• **PROBLEM STATEMENT**:
Each record below needs to be written out exactly as it reads.

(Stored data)

▬▬▬▬▬▬▬▬▬▬

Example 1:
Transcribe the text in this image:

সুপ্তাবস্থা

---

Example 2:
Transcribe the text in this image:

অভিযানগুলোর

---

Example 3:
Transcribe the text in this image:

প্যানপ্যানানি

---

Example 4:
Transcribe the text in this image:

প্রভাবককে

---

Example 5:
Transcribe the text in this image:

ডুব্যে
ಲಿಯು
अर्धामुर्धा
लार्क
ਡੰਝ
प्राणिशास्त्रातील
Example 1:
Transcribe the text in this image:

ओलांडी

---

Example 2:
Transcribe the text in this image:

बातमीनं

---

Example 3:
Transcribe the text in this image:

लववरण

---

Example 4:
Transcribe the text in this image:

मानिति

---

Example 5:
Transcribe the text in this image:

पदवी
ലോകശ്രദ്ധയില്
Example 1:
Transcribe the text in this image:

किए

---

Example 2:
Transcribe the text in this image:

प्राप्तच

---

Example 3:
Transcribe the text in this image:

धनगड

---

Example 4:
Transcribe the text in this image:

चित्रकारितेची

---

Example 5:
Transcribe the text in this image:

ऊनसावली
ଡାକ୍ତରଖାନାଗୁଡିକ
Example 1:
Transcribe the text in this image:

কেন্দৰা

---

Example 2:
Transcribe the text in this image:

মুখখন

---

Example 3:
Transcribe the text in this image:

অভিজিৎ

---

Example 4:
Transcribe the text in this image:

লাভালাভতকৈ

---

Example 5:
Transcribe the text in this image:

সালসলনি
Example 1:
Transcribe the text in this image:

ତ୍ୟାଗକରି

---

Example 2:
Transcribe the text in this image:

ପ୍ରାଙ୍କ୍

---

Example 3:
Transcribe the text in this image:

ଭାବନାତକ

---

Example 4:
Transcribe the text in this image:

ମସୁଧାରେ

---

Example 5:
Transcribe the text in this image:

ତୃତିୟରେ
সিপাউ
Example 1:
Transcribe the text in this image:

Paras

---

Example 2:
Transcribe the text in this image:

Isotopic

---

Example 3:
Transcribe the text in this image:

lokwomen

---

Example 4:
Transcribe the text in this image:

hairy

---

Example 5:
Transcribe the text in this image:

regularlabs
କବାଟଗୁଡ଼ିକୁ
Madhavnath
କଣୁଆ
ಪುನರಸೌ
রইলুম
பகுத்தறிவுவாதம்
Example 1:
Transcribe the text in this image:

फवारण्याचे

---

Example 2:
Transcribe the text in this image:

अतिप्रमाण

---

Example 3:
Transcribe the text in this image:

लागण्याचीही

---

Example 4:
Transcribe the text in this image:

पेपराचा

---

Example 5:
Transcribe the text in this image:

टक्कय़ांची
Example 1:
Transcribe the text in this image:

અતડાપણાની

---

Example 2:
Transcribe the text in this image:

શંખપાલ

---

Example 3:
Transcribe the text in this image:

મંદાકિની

▬▬▬▬▬▬▬▬▬▬

• **SOLVED PROBLEM**:
Example 1:
Transcribe the text in this image:

সুপ্তাবস্থা

---

Example 2:
Transcribe the text in this image:

অভিযানগুলোর

---

Example 3:
Transcribe the text in this image:

প্যানপ্যানানি

---

Example 4:
Transcribe the text in this image:

প্রভাবককে

---

Example 5:
Transcribe the text in this image:

ডুব্যে
ಲಿಯು
अर्धामुर्धा
लार्क
ਡੰਝ
प्राणिशास्त्रातील
Example 1:
Transcribe the text in this image:

ओलांडी

---

Example 2:
Transcribe the text in this image:

बातमीनं

---

Example 3:
Transcribe the text in this image:

लववरण

---

Example 4:
Transcribe the text in this image:

मानिति

---

Example 5:
Transcribe the text in this image:

पदवी
ലോകശ്രദ്ധയില്
Example 1:
Transcribe the text in this image:

किए

---

Example 2:
Transcribe the text in this image:

प्राप्तच

---

Example 3:
Transcribe the text in this image:

धनगड

---

Example 4:
Transcribe the text in this image:

चित्रकारितेची

---

Example 5:
Transcribe the text in this image:

ऊनसावली
ଡାକ୍ତରଖାନାଗୁଡିକ
Example 1:
Transcribe the text in this image:

কেন্দৰা

---

Example 2:
Transcribe the text in this image:

মুখখন

---

Example 3:
Transcribe the text in this image:

অভিজিৎ

---

Example 4:
Transcribe the text in this image:

লাভালাভতকৈ

---

Example 5:
Transcribe the text in this image:

সালসলনি
Example 1:
Transcribe the text in this image:

ତ୍ୟାଗକରି

---

Example 2:
Transcribe the text in this image:

ପ୍ରାଙ୍କ୍

---

Example 3:
Transcribe the text in this image:

ଭାବନାତକ

---

Example 4:
Transcribe the text in this image:

ମସୁଧାରେ

---

Example 5:
Transcribe the text in this image:

ତୃତିୟରେ
সিপাউ
Example 1:
Transcribe the text in this image:

Paras

---

Example 2:
Transcribe the text in this image:

Isotopic

---

Example 3:
Transcribe the text in this image:

lokwomen

---

Example 4:
Transcribe the text in this image:

hairy

---

Example 5:
Transcribe the text in this image:

regularlabs
କବାଟଗୁଡ଼ିକୁ
Madhavnath
କଣୁଆ
ಪುನರಸೌ
রইলুম
பகுத்தறிவுவாதம்
Example 1:
Transcribe the text in this image:

फवारण्याचे

---

Example 2:
Transcribe the text in this image:

अतिप्रमाण

---

Example 3:
Transcribe the text in this image:

लागण्याचीही

---

Example 4:
Transcribe the text in this image:

पेपराचा

---

Example 5:
Transcribe the text in this image:

टक्कय़ांची
Example 1:
Transcribe the text in this image:

અતડાપણાની

---

Example 2:
Transcribe the text in this image:

શંખપાલ

---

Example 3:
Transcribe the text in this image:

મંદાકિની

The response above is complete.